▶ Document passage:
There was a convoy hit off there and when the tide was coming in all these tins of pencils and boxes of cigarettes come in. My Uncle Bob came from Seahouses to go to sea with me dad, he got that house next to Lizzy Grey, in the corner and me Uncle Bob must have getten some and put them in the loft and I forget who moved into the house after them but they said they went up to the loft and found tins of cigarettes. All the fishermen had them in. Clippie had them, Isabel used to get them and we smoked full strength Capstan on the way to school and in the quarry. Winnie used to hide them in her knickers. We got five woodbines and went the back of the summerhouse and didn't Georgina look through the window. We'd been to the shop and got some old newspapers and we were lighting the cigarettes with the newspaper. She knocked on the little window and of course we thought she would tell my dad but she never did. We looked through these papers and we used to look through the births, marriages and deaths and we knew a lad who come to Craster for his summer holidays, he was a lovely lad, Colin Nesbitt He lived at 21, Firtree Crescent, Forest Hall and it was in the evening paper (his death, I think). He was a walking disaster, that lad. He died when he was 17 and 10 months, I had a photo of him- There were some Norwegian Scouts camping at Howick and they were in the harbour this day and the tide was right out and Colin was going up the ladder and there was a rung missing, down he came onto his back and I remember two of the scouts picked him up. Every time he got near water he was wet and one Saturday night, me mother wanted something from Howick store, we walked across long heugh, I went with her, and we walked right along and we got to Salter's Gate and here's the car parked and Alec and Ivy Nesbitt, she was sitting knitting and there were clothes all over and I asked where he was and he was in the car with nothing on except a clean pair of trunks. He'd fallen into the water at Salter's Gate. We reckoned he got TB from always being wet.

Ada's grannie lost two daughters within 9 months and her husband within a year, with TB. He was 32 and her daughters were twelve and six-.

In 1939, a fortnight before the war was declared, they came up the back streets at the North Side in their clogs, you'll remember better than I do. Well it was called the Santa Maria and they had young boys on who were about eleven or twelve, they used to go to sea for two years, they told us and they went back to school I think they came into the village to drop their catch, probably they did, but I watched down the skylight on the boat and they sat with two big bowls of potatoes boiled, one at either end of the table, a big bowl of salt and some kippers, they run their thumb nail up the kipper, raw, dipped the spud in the salt and ate them.

▶ A sequence of records:
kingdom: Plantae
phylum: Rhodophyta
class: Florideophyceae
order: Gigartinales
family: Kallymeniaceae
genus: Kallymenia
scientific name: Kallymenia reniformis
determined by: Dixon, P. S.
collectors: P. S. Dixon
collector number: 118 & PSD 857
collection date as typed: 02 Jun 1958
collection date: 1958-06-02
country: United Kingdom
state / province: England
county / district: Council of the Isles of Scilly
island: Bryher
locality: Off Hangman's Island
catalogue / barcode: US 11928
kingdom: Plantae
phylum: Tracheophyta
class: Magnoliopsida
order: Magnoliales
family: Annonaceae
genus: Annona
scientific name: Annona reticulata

▶ What this task involves: Using the Craster recollection, say whether each statement agrees with it, answering yes or no and quoting the deciding words: (a) Ada's grannie lost her husband to TB when he was 32. (b) Colin Nesbitt died at the age of 18. (c) Georgina told the children's father about the cigarettes. Rely only on the text to answer.

▶ Exercise solution:
(a) Yes: "her husband within a year, with TB. He was 32"
(b) No: "He died when he was 17 and 10 months"
(c) No: "we thought she would tell my dad but she never did"